One of the earliest narrative films was a heist flick, the silent short "The Great Train Robbery," made by Edwin S. Porter in 1903. Hollywood has followed with an endless line of heist films, from "White Heat" to "Dog Day Afternoon" to "Reservoir Dogs."
"There's always been this fascination with the criminal mind," said John Travolta, who starred as a mastermind stealing billions from a government fund in this summer's "Swordfish." "Either you understand it and identify with it or you don't understand and don't identify with it; but somehow, either way it's fascinating."

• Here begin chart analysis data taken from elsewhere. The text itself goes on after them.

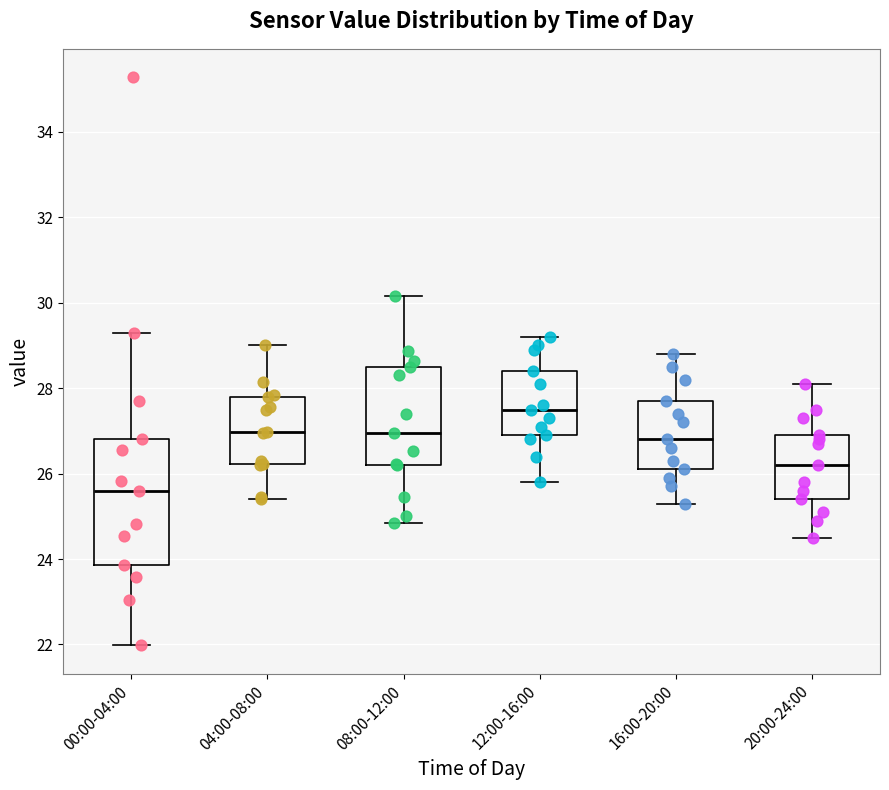

Reading left to right, transcribe this box plot: for each box, give where its median line is, the range the box spans, and where its two whiskers end, as read against the y-axis. The values are not printed on the chart, so give them approximately, as read against the axis.

00:00-04:00: median 25.6, box 23.8 to 26.8, whiskers 22.0 to 29.4
04:00-08:00: median 27.0, box 26.2 to 27.8, whiskers 25.4 to 29.0
08:00-12:00: median 27.0, box 26.2 to 28.6, whiskers 24.8 to 30.2
12:00-16:00: median 27.6, box 27.0 to 28.4, whiskers 25.8 to 29.2
16:00-20:00: median 26.8, box 26.2 to 27.8, whiskers 25.4 to 28.8
20:00-24:00: median 26.2, box 25.4 to 27.0, whiskers 24.6 to 28.2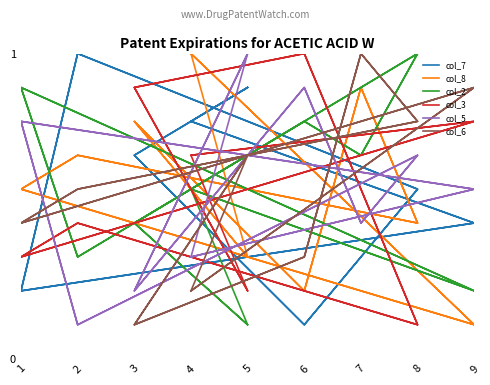

At which category is the sum across all series the highest?

7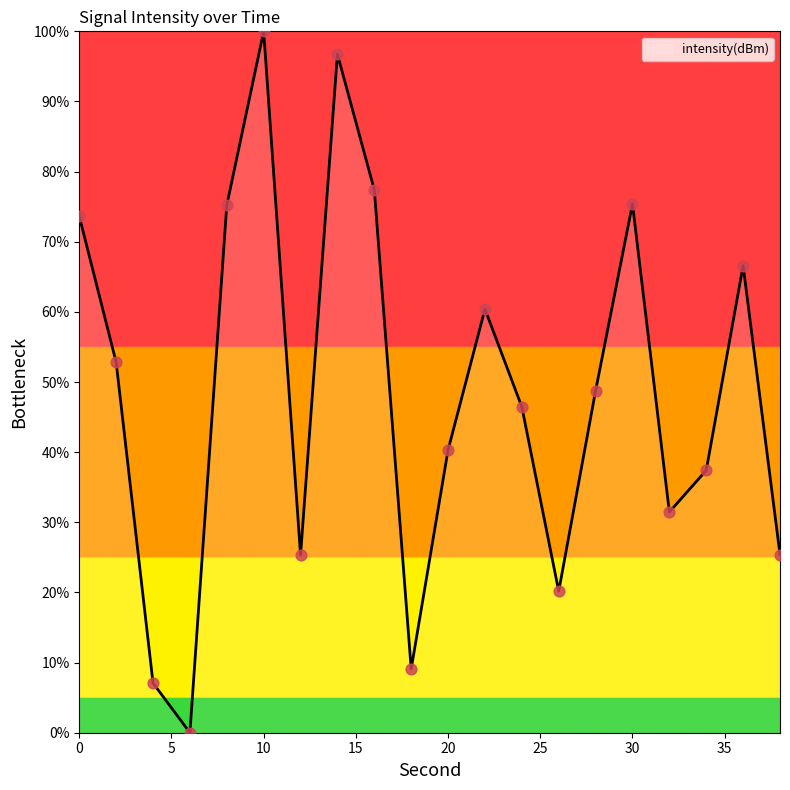

What is the maximum value shown in the chart?

100.0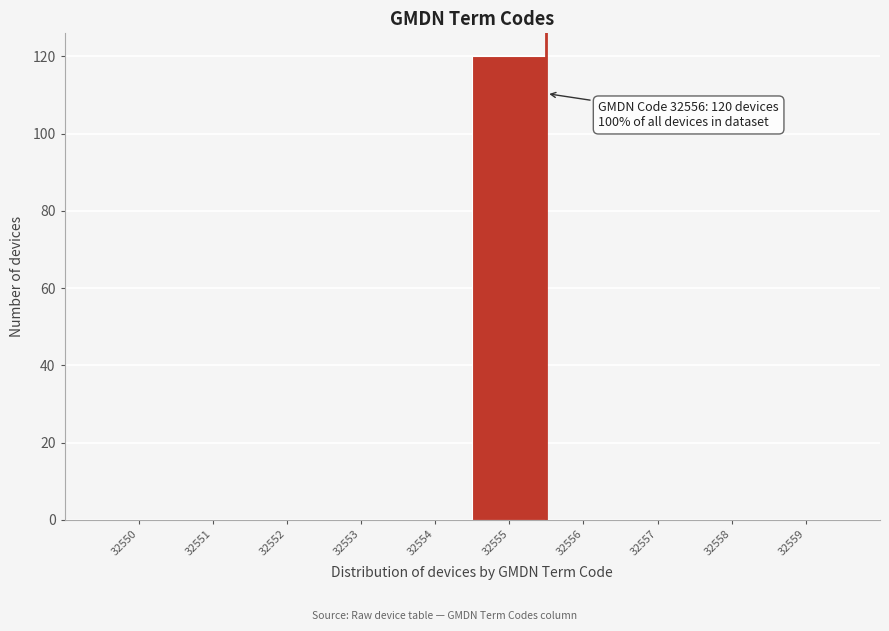

Reading right to left, list all the values displayed in this chart.

32559=0	32558=0	32557=0	32556=0	32555=120	32554=0	32553=0	32552=0	32551=0	32550=0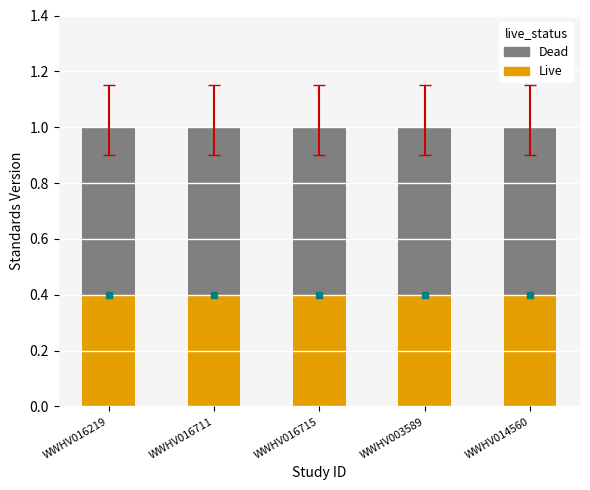

What are all the series names shown in the legend?

Dead, Live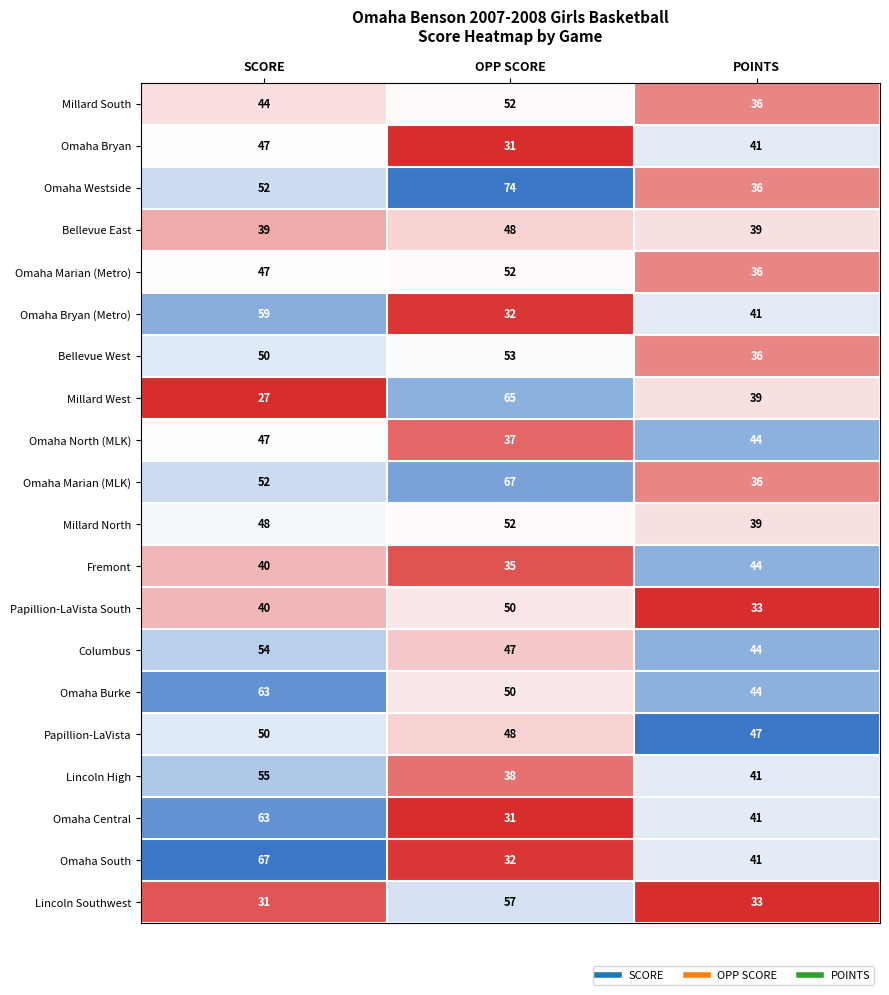

True or false: Millard West has a value of 38 at SCORE.

False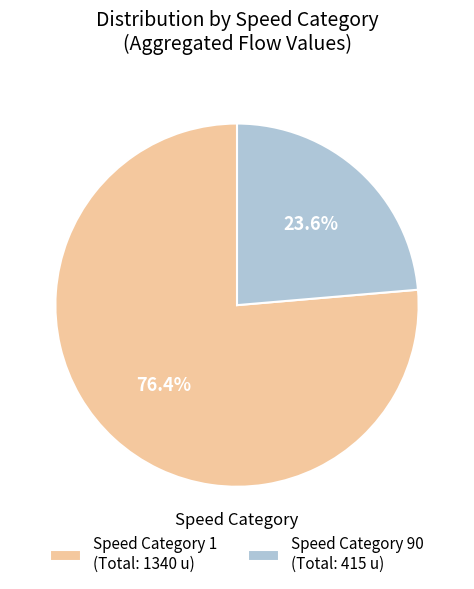

Which has a higher value, Speed Category 1 (Total: 1340 u) or Speed Category 90 (Total: 415 u)?

Speed Category 1 (Total: 1340 u)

So far this year, Kevin Costner and Kurt Russell led a band of Elvis-clad thieves that pulls a casino robbery in "3000 Miles to Graceland"; the Jesse James gang rode again in "American Outlaws"; and Robert De Niro, Marlon Brando and Edward Norton lifted a priceless scepter in "The Score."
Also, thieves did daring robberies in the British heist films "Snatch" and "Sexy Beast"; a squad of cheerleaders hit a bank in "Sugar & Spice"; Martin Lawrence was a plucky house burglar in "What's the Worst That Could Happen?"; and Woody Allen and Helen Hunt received post-hypnotic suggestions to steal jewels in "The Curse of the Jade Scorpion."
More to come
Still to come is Steven Soderbergh's remake of the casino-robbery caper "Ocean's Eleven"; "High Heels and Low Lives," a comedy about bored housewives trying to extort loot from bank robbers; and "Bandits," another comedy with Bruce Willis and Billy Bob Thornton as escaped cons on a robbery spree.

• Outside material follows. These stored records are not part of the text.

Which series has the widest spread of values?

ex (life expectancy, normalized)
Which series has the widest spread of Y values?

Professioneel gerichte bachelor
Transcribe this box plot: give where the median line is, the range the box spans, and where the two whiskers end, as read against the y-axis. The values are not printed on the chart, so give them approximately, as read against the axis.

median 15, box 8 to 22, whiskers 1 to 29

"I think in terms of criminals or people who steal, there are bad people who aren't out to hurt anybody," Thornton said. "Everybody identifies with that because everybody wants to get away with something that makes their life easier. When you see people in movies who do it and get away with it and haven't hurt anybody, that seems OK."
It also depends on whose loot is being stolen. Audiences will be more sympathetic to a thief going after a wealthy victim.

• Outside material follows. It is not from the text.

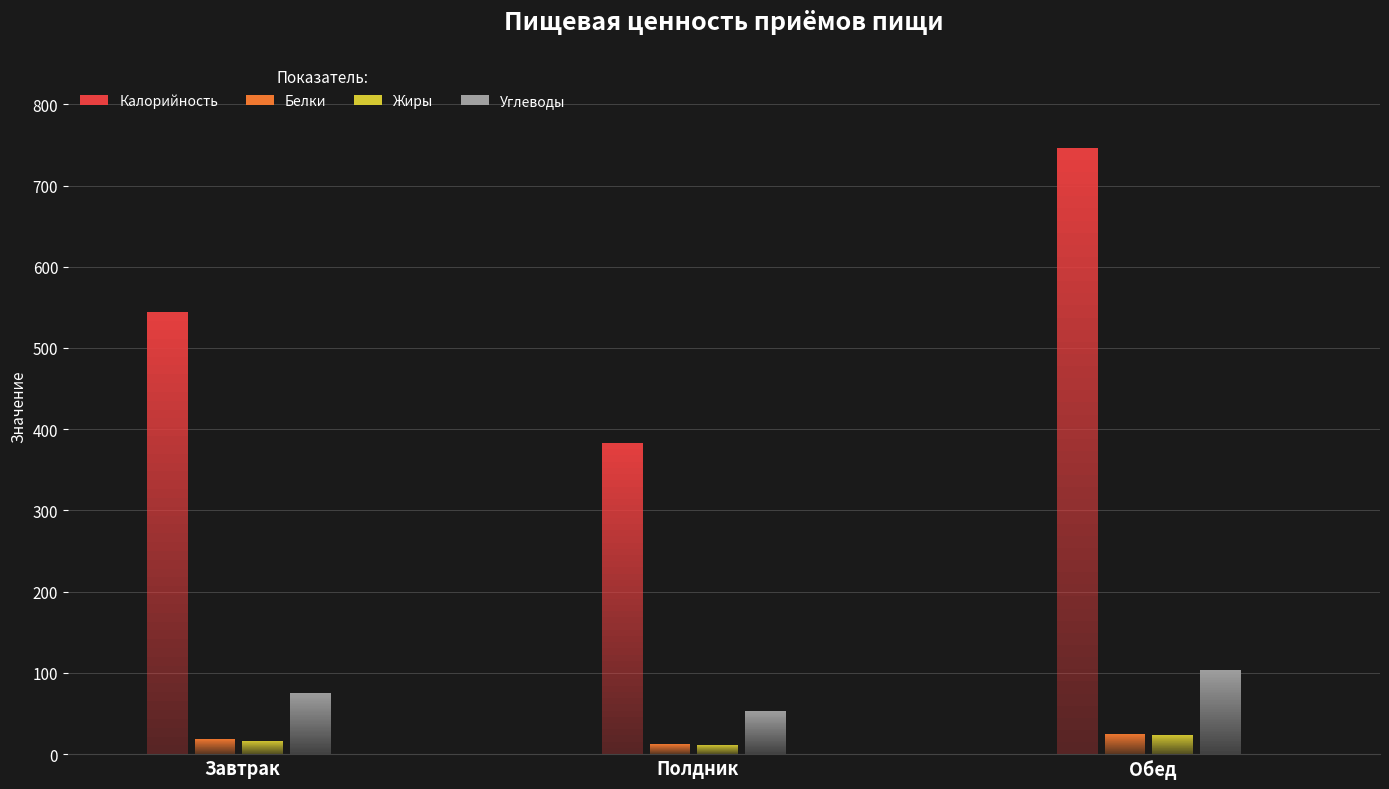

Between Полдник and Обед, which series saw the biggest shift?

Калорийность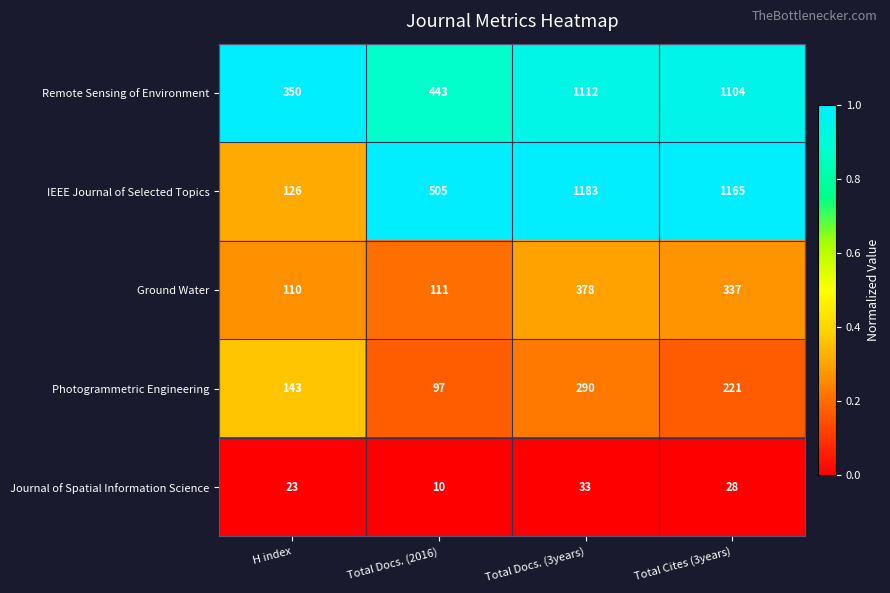

What is the minimum value shown in the chart?

10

"In many instances, a script can make the person human because of the people he's stealing from," Hackman said. "He's not stealing from the poor. He's stealing from the rich. There's a lot of larceny in everyone, and you can get on the character's side if you do it in those terms."
'It's like rock stars'
Americans have a long history of idolizing bad guys, from western outlaws to Prohibition gangsters to modern mobsters.
"There's a rebel in all of us and a fascination with people who, let's face it, break the rules," said Piers Handling, Toronto festival director. "It's like rock stars. It's always great to see people who can live outside the rules."
Brothers Albert and Allen Hughes, who directed the heist flick "Dead Presidents," said heroes in movies often can be upstaged by villains.
"A lot of people don't want to admit it, but the bad guy's a more interesting role," Albert Hughes said.